Der THG-Quotenpreis bildet sich frei am Markt – die Einflussfaktoren dabei sind Angebot und Nachfrage erneuerbarer Energieträger im Verkehrssektor, die Höhe der THG-Quote und ihre mögliche Übererfüllung. Im Grundsatz gilt also, dass gerade in Zeiten der aktuell angespannten Haushaltslage die THG-Quote ein geeignetes Instrument zur CO₂-Reduktion ist, da sie ohne finanzielle Subventionen und Steuergelder auskommt.
Mehrfachanrechnung problematisch
Doch was hat die Höhe der THG-Quote damit zu tun? Dass die THG-Quote jüngst übererfüllt wurde, ist nur teilweise auf ausreichend erneuerbare Energieträger zurückzuführen. Bestimmte Energieträger werden nämlich beim Inverkehrbringen mehrfach angerechnet – bei Ladestrom, Wasserstof und E-Fuels sogar mit dreifachem Faktor. Im Klartext: Eine Kilowattstunde Strom, ein Kilogramm Wasserstof und ein Liter E-Fuel zählen jeweils so viel wie drei. Auf dem Papier ist der Klimaschutz somit deutlich größer als in der Realität.
Für die Phase des Markthochlaufs ist dieses Prinzip sinnvoll, weil es Investitionen in die jeweiligen Technologien anreizt.
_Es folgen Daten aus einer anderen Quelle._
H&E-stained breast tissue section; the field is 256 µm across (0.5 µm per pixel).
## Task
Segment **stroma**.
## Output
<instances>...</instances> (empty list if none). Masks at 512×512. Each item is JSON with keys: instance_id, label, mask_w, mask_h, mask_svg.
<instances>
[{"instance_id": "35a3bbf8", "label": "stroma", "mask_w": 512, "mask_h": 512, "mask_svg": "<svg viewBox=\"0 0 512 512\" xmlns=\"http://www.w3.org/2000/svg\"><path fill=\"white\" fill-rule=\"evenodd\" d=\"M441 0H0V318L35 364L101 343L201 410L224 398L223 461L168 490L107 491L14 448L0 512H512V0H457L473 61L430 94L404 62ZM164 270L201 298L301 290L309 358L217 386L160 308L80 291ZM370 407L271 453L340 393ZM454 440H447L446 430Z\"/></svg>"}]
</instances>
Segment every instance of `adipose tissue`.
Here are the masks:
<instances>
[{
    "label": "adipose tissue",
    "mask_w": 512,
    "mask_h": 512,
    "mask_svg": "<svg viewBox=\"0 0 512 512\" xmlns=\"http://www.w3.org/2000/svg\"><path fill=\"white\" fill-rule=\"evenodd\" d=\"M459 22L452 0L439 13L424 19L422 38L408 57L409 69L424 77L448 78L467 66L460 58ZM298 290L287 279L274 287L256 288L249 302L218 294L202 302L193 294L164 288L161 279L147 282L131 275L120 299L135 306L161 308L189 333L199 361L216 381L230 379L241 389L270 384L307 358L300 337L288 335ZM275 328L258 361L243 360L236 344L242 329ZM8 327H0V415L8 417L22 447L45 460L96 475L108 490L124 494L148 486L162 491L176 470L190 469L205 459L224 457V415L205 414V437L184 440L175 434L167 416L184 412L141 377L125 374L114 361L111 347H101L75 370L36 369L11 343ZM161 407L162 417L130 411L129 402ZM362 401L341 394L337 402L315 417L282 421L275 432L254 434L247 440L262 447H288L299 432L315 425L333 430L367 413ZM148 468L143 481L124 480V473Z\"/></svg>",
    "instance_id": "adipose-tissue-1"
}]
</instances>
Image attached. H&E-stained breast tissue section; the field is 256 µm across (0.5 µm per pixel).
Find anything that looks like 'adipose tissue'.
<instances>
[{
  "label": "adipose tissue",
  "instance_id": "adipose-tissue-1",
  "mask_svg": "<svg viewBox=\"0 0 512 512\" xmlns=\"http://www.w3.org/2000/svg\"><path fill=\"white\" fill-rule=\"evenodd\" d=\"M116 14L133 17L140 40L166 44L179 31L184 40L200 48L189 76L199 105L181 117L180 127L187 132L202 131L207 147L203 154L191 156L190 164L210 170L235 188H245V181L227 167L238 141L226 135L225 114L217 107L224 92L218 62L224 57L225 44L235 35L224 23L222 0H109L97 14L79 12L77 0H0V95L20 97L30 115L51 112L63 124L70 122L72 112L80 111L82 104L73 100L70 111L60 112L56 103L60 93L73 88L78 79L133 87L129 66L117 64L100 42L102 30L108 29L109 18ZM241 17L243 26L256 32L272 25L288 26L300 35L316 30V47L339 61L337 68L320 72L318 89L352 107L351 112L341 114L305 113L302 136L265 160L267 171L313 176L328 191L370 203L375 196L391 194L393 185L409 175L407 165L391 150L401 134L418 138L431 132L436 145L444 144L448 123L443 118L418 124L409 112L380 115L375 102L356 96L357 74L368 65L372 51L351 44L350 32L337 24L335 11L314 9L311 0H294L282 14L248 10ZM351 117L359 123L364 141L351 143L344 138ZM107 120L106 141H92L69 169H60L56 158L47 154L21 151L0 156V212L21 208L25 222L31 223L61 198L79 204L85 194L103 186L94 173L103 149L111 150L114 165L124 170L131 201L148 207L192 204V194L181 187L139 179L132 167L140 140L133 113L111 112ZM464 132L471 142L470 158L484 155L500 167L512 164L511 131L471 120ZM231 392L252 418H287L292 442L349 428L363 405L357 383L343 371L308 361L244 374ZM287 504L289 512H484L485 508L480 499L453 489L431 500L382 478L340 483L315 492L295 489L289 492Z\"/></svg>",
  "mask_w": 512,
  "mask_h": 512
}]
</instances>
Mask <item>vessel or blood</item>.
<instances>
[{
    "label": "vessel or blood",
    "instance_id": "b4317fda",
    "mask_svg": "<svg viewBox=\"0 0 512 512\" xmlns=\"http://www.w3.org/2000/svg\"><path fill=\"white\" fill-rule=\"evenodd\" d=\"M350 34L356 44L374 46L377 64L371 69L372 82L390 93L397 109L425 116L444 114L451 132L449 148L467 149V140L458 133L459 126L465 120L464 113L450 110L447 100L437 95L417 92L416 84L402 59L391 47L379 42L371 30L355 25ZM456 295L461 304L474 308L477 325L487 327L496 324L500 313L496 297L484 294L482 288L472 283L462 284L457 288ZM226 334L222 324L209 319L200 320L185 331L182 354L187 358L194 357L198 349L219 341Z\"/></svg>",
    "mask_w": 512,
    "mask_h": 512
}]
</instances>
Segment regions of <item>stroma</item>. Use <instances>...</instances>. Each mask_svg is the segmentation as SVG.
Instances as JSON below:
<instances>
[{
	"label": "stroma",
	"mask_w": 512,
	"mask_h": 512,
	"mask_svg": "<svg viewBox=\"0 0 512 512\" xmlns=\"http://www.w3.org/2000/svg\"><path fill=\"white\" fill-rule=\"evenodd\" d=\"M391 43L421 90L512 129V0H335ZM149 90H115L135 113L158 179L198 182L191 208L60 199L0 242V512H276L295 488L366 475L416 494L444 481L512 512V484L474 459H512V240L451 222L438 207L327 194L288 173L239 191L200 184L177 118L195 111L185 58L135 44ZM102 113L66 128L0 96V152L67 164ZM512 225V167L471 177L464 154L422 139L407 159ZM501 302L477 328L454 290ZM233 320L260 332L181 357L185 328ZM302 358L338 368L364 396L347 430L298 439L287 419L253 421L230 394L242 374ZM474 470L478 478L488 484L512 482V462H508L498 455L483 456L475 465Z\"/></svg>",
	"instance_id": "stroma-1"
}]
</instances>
Doch bei steigenden Mengen erneuerbarer Energieträger geht die Schere zwischen realem und schöngerechnetem Klimaschutz immer weiter auf. Fakt ist allerdings: Das Klimaschutzgesetz schreibt für 2045 reale Netto-Treibhausgasneutralität vor! Deshalb ist der langfristige Einsatz von Mehrfachanrechnungen nicht zielführend, im Gegenteil: Jetzt braucht es Investitionen in realen Klimaschutz.
Zu viele Zertifikate auf dem Markt
Bei einer zu hohen Verfügbarkeit erneuerbarer Energieträger im Verkehrssektor wirkt die THG-Quote wie ein Deckel, der Investitionen bremst und den THG-Quotenpreis sinken lässt. Sind die Ziele erfüllt, besteht kein Anreiz mehr, darüber hinaus zu investieren. Mehrfachanrechnungen verstärken diesen Effekt, weil sie die Zielerfüllung ohne Substanz beschleunigen. Übersteigt die Anzahl verfügbarer Zertifikate die Nachfrage am Markt, sinkt der Quotenpreis. Das ist gleich aus zweifacher Hinsicht problematisch: Zum einen kann das Inverkehrbringen fossiler Energieträger durch den Zukauf von Zertifikaten bilanziell ausgeglichen werden. Das hält das fossile Geschäft am Leben.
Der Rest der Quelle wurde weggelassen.